Cam Newton’s comments on women garner backlash
NFL free agent Cam Newton has garnered backlash after he told a podcast host he doesn’t like women who “can’t cook” or who “don’t know when to be quiet.”
The former Carolina Panthers quarterback compared the women he grew up with in his household to “a lot of women” he referred to as “bad bitch” with the “Million Dollaz Worth of Game” podcast.
Newton said he wasn’t trying to “degrade” women but explained he grew up in a three-parent household with his mother, father and grandmother.
“And I knew what a woman was, not a bad bitch,” Newton said. “A woman for me is handling your own, but knowing how to cater to a man’s needs.”
“I think a lot of times you get this aesthetic, like, ‘I’m a boss bitch’,” the professional athlete continued, “but no, like, you can’t cook, you don’t know when to be quiet, you don’t know how to allow a man to lead.”
Newton’s comments were criticized on Twitter and several media outlets as sexist, with people accusing him of using antiquated and demeaning stereotypes about women’s role in society.
An op-ed on the sports news site Deadspin characterized his comments as “cringe-worthy behavior.”
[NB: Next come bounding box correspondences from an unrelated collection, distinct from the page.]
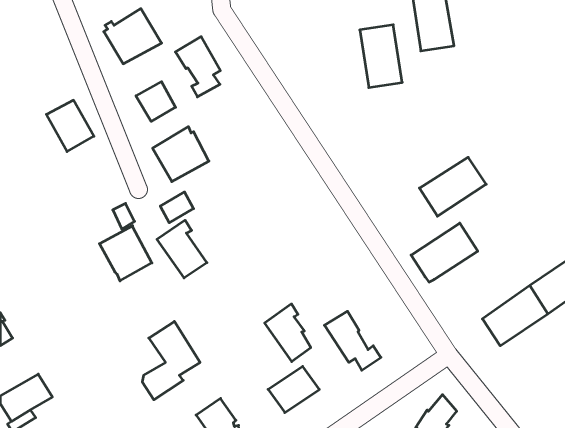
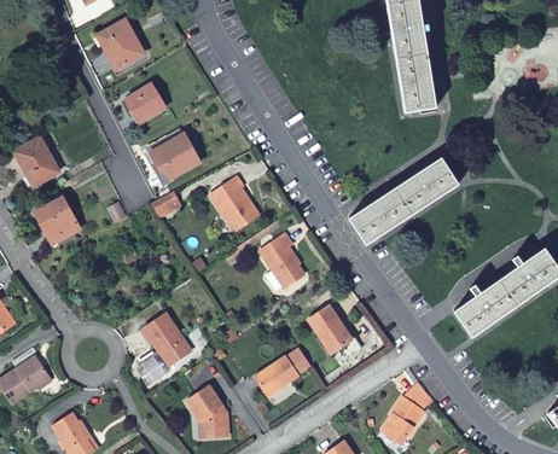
building: [360,25,402,88] -> [396,53,436,112]
building: [175,37,220,97] -> none
building: [46,100,94,152] -> [13,138,58,186]
building: [157,220,207,278] -> [207,175,254,229]
building: [411,223,478,282] -> [349,187,412,243]
building: [99,226,152,281] -> [33,196,82,248]
building: [265,304,311,362] -> [258,231,302,285]

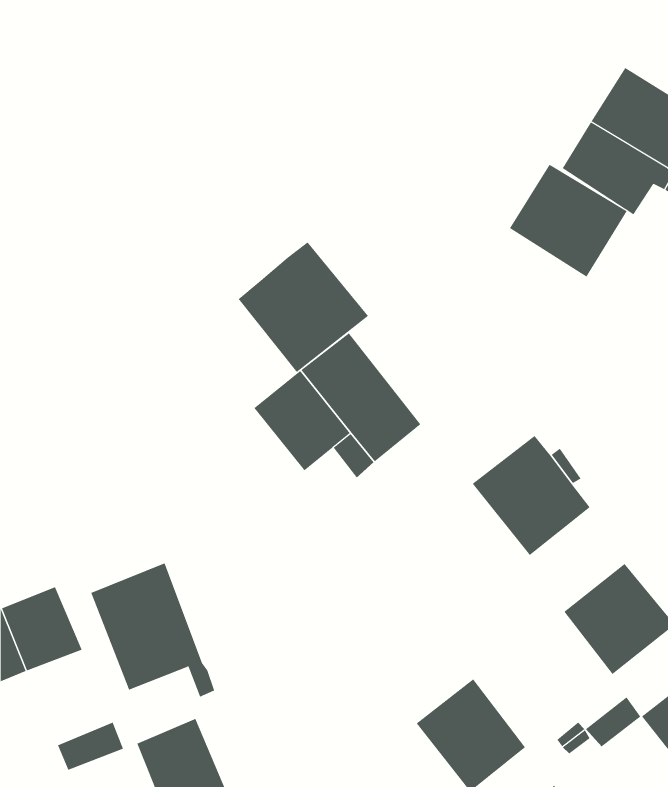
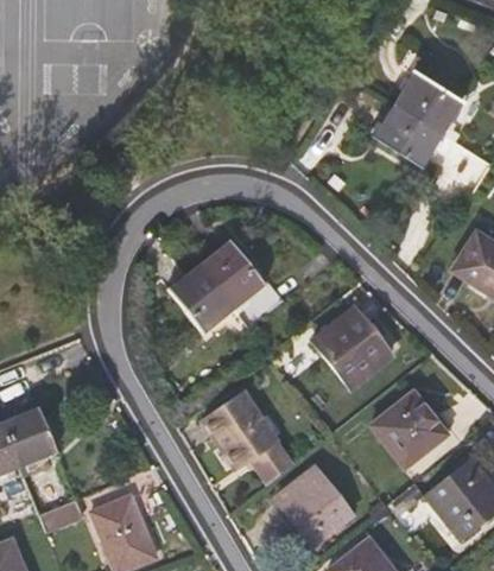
building: [509,164,627,278] -> none
building: [238,241,369,373] -> none
building: none -> [202,391,296,482]
building: [91,563,215,697] -> none

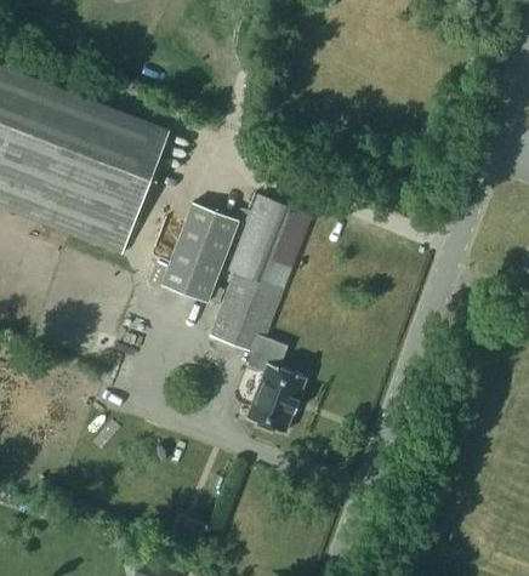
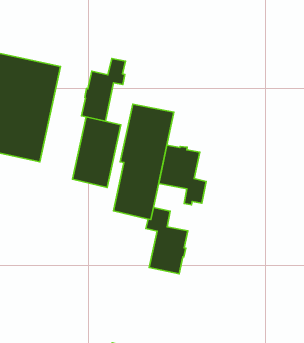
building: none -> [82,58,125,121]
building: none -> [159,145,206,205]

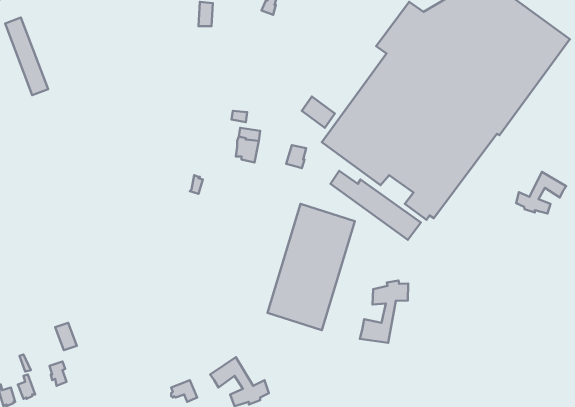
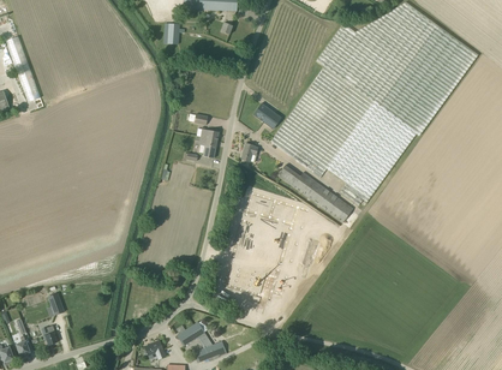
building: [516,172,566,214] -> none
building: [360,281,408,343] -> none

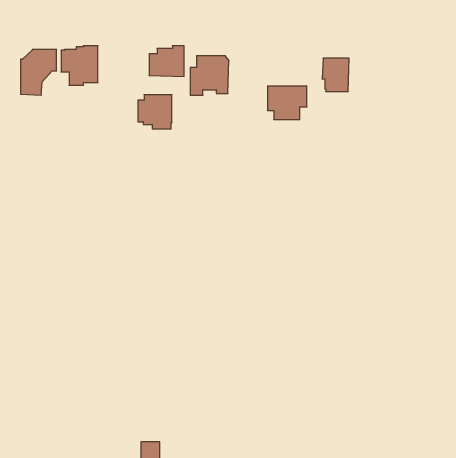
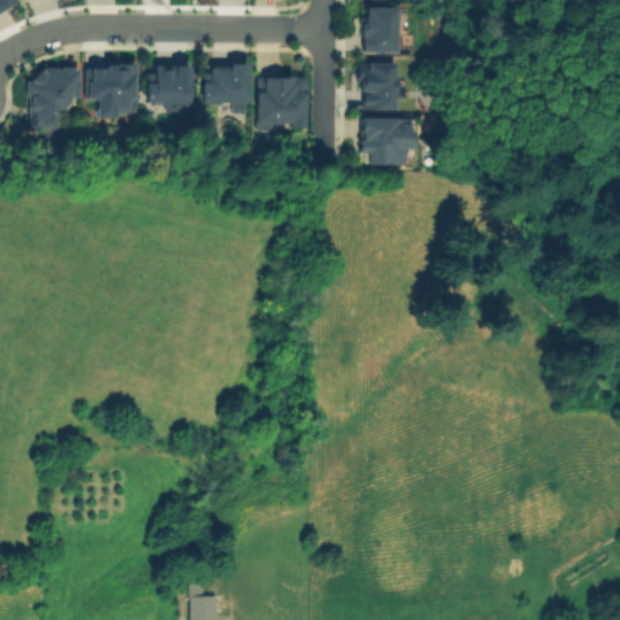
building: none -> [363,10,395,54]
building: [322,58,349,92] -> [358,65,395,110]
building: [138,95,172,129] -> [145,65,191,111]

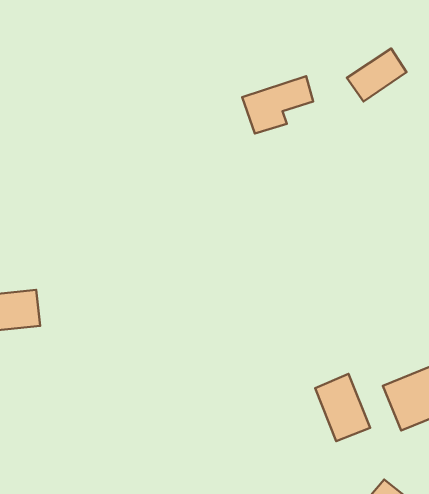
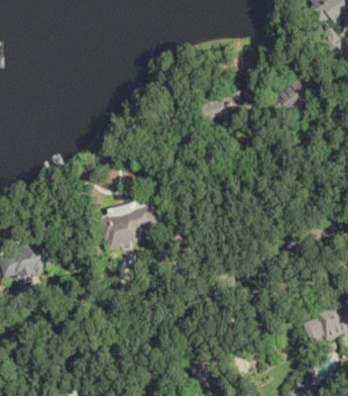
building: none -> [97,203,165,254]
building: [315,374,370,441] -> none

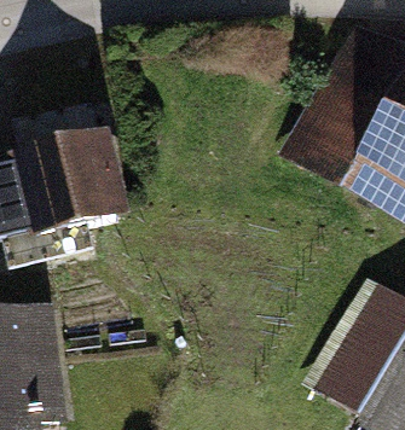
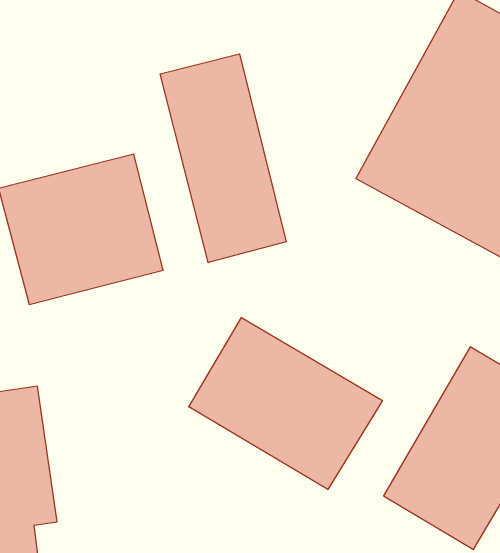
building: none -> [160,54,286,263]
building: none -> [189,317,382,489]

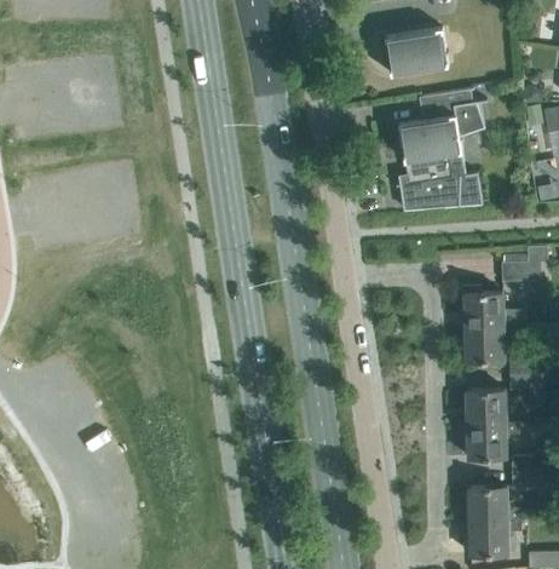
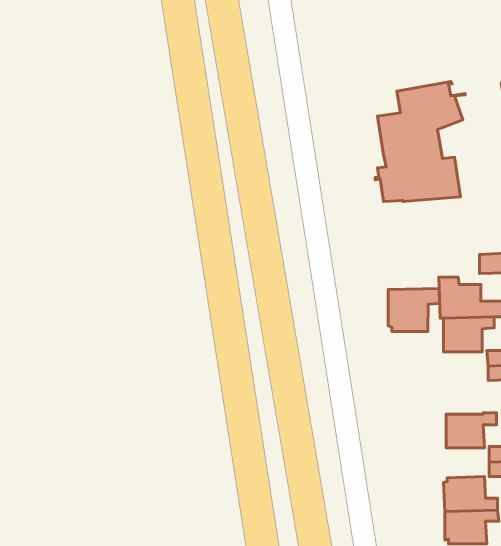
building: [386,28,449,75] -> none
building: none -> [388,289,440,332]
building: [467,390,506,424] -> none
NFL Network correspondent Stacey Dales said that his remarks on the podcast were “DISGUSTING.”
“Ooops… then again, not for Cam. True colors always reveal themselves, time and again. I prefer to keep negativity off my feed, but this is DISGUSTING. No need ‘to be quiet’ here…,” Dales tweeted.
Kevin Cole, a data scientist for PFF, tweeted a picture of the host during the podcast saying, “he knew Cam was in trouble.”
The NFL player also drew scorn in 2017 when he was accused of belittling a female reporter with the Raleigh News & Observer who had asked about football passing routes, according to the outlet.
“It’s funny to hear a female talk about routes,” Newton told the female reporter before he laughed, according to the News & Observer.
Newton later apologized for the remarks.
In a Tuesday column in the newspaper, Scott Fowler said Newton had not learned his lesson.
“Because now we have another example of Newton’s sexist views, more than four years later,” Fowler wrote.